▶ What is being asked
Copy out the text of every entry below word for word and line for line, leaving out the pictures.

▶ The data
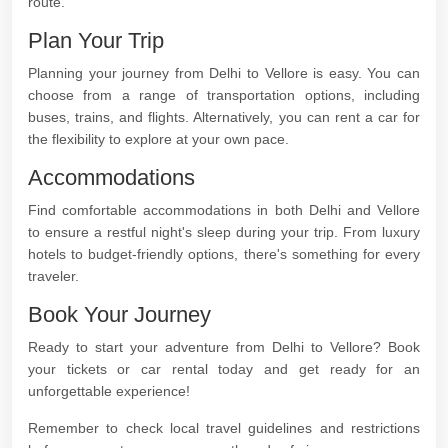
route.
Plan Your Trip
Planning your journey from Delhi to Vellore is easy. You can
choose from a range of transportation options, including
buses, trains, and flights. Alternatively, you can rent a car for
the flexibility to explore at your own pace.
Accommodations
Find comfortable accommodations in both Delhi and Vellore
to ensure a restful night's sleep during your trip. From luxury
hotels to budget-friendly options, there's something for every
traveler.
Book Your Journey
Ready to start your adventure from Delhi to Vellore? Book
your tickets or car rental today and get ready for an
unforgettable experience!
Remember to check local travel guidelines and restrictions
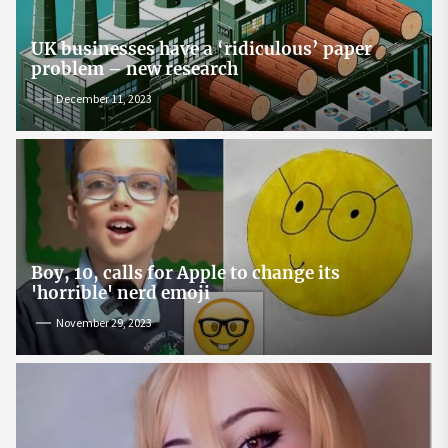
UK businesses have a ‘ridiculous’ paper
problem – new research
December 11, 2023
Boy, 10, calls for Apple to change its
'horrible' nerd emoji
November 29, 2023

▶ Answer below
route.
Plan Your Trip
Planning your journey from Delhi to Vellore is easy. You can
choose from a range of transportation options, including
buses, trains, and flights. Alternatively, you can rent a car for
the flexibility to explore at your own pace.
Accommodations
Find comfortable accommodations in both Delhi and Vellore
to ensure a restful night's sleep during your trip. From luxury
hotels to budget-friendly options, there's something for every
traveler.
Book Your Journey
Ready to start your adventure from Delhi to Vellore? Book
your tickets or car rental today and get ready for an
unforgettable experience!
Remember to check local travel guidelines and restrictions
UK businesses have a ‘ridiculous’ paper
problem – new research
December 11, 2023
Boy, 10, calls for Apple to change its
'horrible' nerd emoji
November 29, 2023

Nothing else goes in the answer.